Callie had started going through Linda’s lipsticks when I moved on to another drawer.

There were a ton of different documents that I recognized. He always kept copies of things. His birth certificate, Tucker’s birth certificate, our social security card numbers, my birth certificate, and then another shock to the system. This was enough to send me to my knees.

“Lauren, what is it?” Callie saw me holding the piece of paper in my hand as I dropped to the ground staring at it. She rushed to my side.

“Callie,” I asked shakily. “What is your last name?”

I knew very well that it was Barlow.

“Barlow,” she said quickly. “Why?”

“What’s Chase’s last name?”

“Barlow,” she said. “I don’t get…oh.”

She trailed off when she saw what I had in my hand.
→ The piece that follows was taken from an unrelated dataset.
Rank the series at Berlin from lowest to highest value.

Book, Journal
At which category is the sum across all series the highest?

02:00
“What’s Emma’s last name?” I whispered, shaking.

Callie sighed.

“Lindsay.”

Tears fell from my eyes.

“You didn’t know,” she said softly, placing a hand on my shoulder.
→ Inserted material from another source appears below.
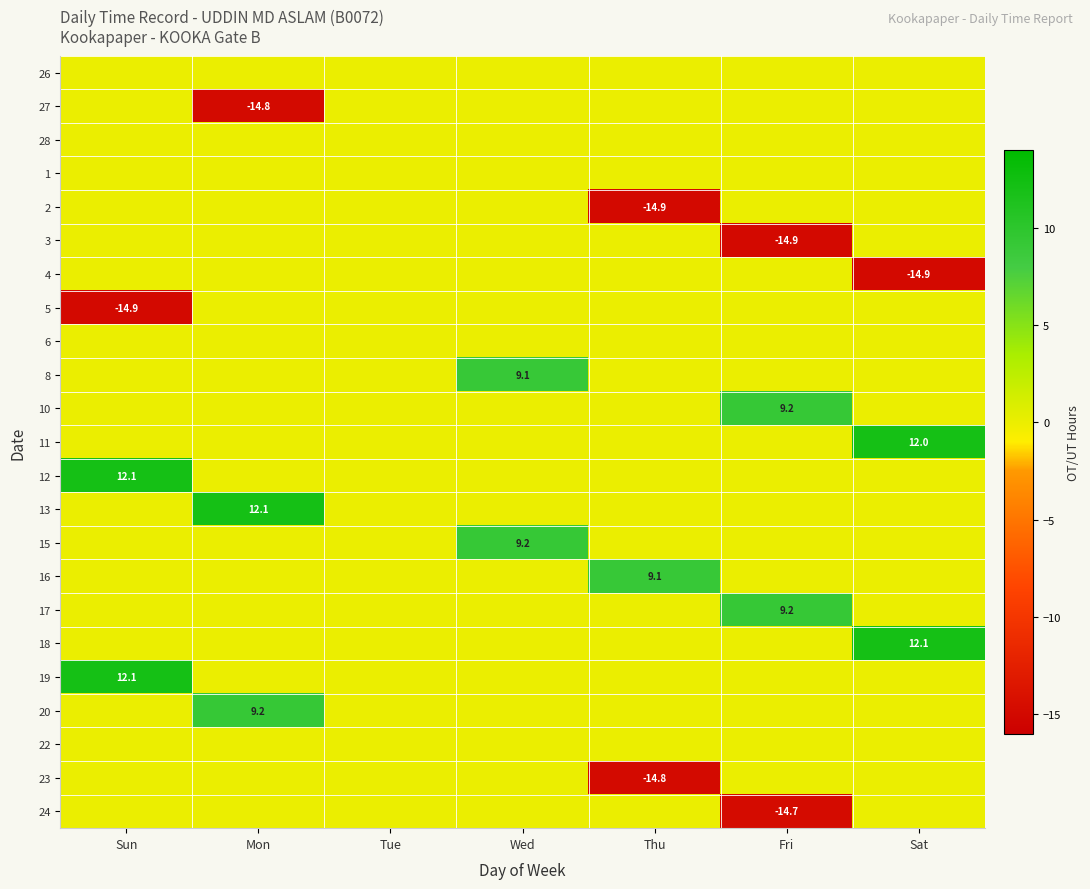

The value of 16 at Thu is 9.1. True or false?

True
I shook my head and sat there crying. Callie pulled the birth certificate out of my hand so I wouldn’t get tears on it.

A few minutes later, I took it back.

Emmeline Rose Lindsay.

“Is Emma my sister?”

Callie nodded. “She’s
our
sister.”

“I thought Dean had told you,” Callie said softly.

I felt like I was going to throw up.

Dean?

“Wait,” I said, turning to Callie. “Why would Dean know about this?”

She shrugged.

“I don’t know, because Dean was closer to your dad than anyone.”

My heart stopped, and then broke in half. This should have been welcome news, but he didn’t say anything. He’d just let me fall in love with him, and he didn’t say a word. I wasn’t sure what this meant for us, but it was monumental.

I stood up and shoved Emma’s birth certificate at Callie.

“Was this some kind of joke that everyone was in on but me?”

Callie shook her head.

“No! Of course not! I hated you at the beginning, remember?”

I did. All too well.

“But no one said anything! Not you, not Jed, not Kenzie, not
Dean
!”

“I thought you knew!” Callie exclaimed, following me down the stairway.

“No,” I said, turning to her. “I had no idea. And now I feel like everything I’ve experienced while I’ve been here is a complete and total lie. You don’t just
do
that to someone.”

She put her hand on my shoulder.

“I’m sure he just didn’t know how to tell you,” she said in his defense.

I scoffed.

“Oh right. I’m sure he did this on purpose, like it was some kind of game to him.”

“Lauren, I don’t think it’s like that at all,” Callie said. “I think he really does love you.”

I wanted to scream.

“I can’t do this,” I said, collapsing on the bottom stair as the tears came again. I had never felt so betrayed in my life. “I can’t do this.”